== Segment start ==
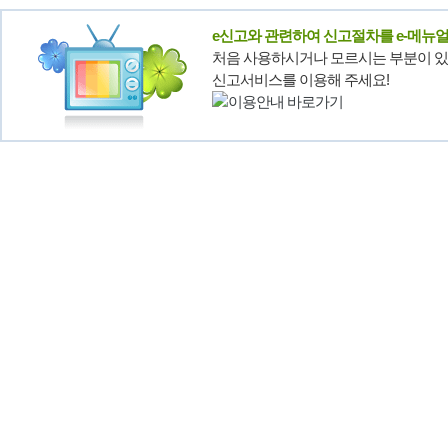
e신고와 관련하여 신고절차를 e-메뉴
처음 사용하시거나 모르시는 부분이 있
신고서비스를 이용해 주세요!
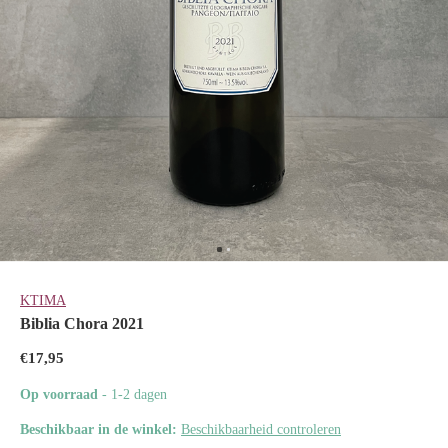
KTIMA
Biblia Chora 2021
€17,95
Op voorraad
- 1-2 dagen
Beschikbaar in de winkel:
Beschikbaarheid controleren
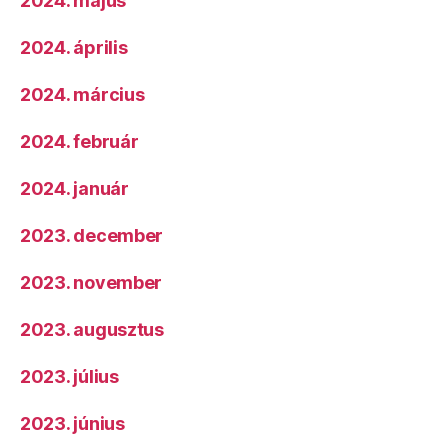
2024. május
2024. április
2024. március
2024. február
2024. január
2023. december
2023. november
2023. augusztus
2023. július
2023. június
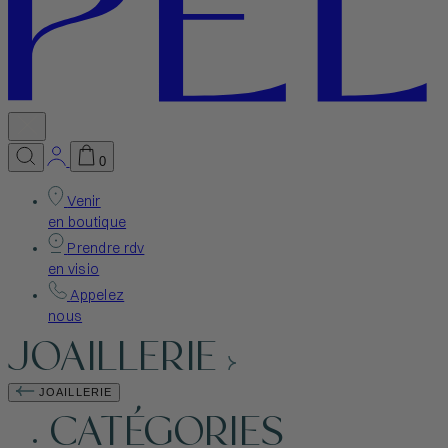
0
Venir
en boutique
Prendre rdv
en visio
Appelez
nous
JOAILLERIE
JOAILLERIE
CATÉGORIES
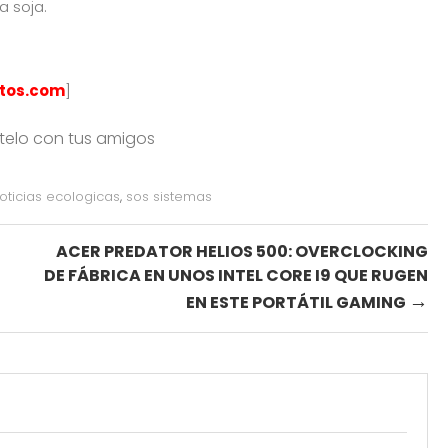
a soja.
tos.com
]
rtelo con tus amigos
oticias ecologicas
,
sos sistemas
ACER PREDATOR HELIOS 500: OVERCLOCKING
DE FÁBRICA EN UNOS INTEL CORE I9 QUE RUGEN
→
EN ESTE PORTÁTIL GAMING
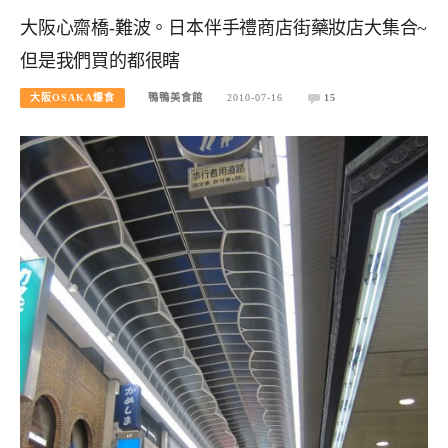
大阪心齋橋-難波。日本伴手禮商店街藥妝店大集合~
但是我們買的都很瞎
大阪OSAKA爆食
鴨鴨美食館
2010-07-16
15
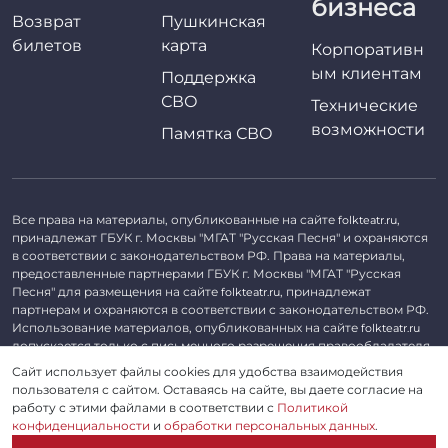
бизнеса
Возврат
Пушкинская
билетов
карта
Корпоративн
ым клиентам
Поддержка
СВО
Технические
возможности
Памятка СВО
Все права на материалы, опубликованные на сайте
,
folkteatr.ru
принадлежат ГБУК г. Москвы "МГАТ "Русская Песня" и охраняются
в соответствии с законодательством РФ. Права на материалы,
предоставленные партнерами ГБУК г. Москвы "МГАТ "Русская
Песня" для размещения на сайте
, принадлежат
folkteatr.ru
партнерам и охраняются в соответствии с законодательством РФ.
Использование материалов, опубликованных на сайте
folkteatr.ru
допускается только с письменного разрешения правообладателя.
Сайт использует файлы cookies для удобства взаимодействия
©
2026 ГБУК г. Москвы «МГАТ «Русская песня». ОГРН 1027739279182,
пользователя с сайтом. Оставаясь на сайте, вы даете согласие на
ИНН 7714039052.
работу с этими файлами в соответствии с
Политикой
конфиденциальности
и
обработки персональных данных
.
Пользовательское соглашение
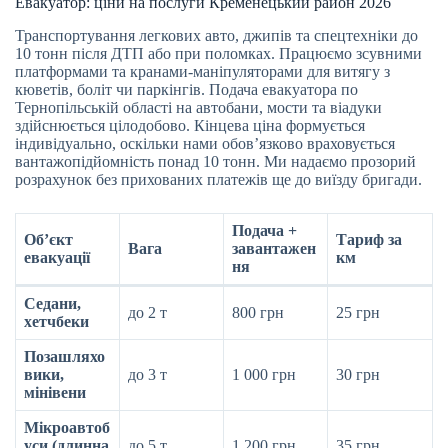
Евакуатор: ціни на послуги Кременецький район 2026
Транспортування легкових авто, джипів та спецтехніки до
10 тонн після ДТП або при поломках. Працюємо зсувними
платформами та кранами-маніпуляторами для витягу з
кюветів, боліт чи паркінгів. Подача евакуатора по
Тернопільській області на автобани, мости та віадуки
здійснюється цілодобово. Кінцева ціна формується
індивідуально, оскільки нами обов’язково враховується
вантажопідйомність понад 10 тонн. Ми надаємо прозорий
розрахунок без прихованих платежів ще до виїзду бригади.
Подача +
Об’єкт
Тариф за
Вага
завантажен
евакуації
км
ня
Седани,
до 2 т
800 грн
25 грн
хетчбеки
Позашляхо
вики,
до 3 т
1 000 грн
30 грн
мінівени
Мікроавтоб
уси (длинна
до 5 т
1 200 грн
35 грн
== Segment end ==
Whenever a line in the records contains the word "ГБУК", copy that line.

принадлежат ГБУК г. Москвы "МГАТ "Русская Песня" и охраняются
предоставленные партнерами ГБУК г. Москвы "МГАТ "Русская
2026 ГБУК г. Москвы «МГАТ «Русская песня». ОГРН 1027739279182,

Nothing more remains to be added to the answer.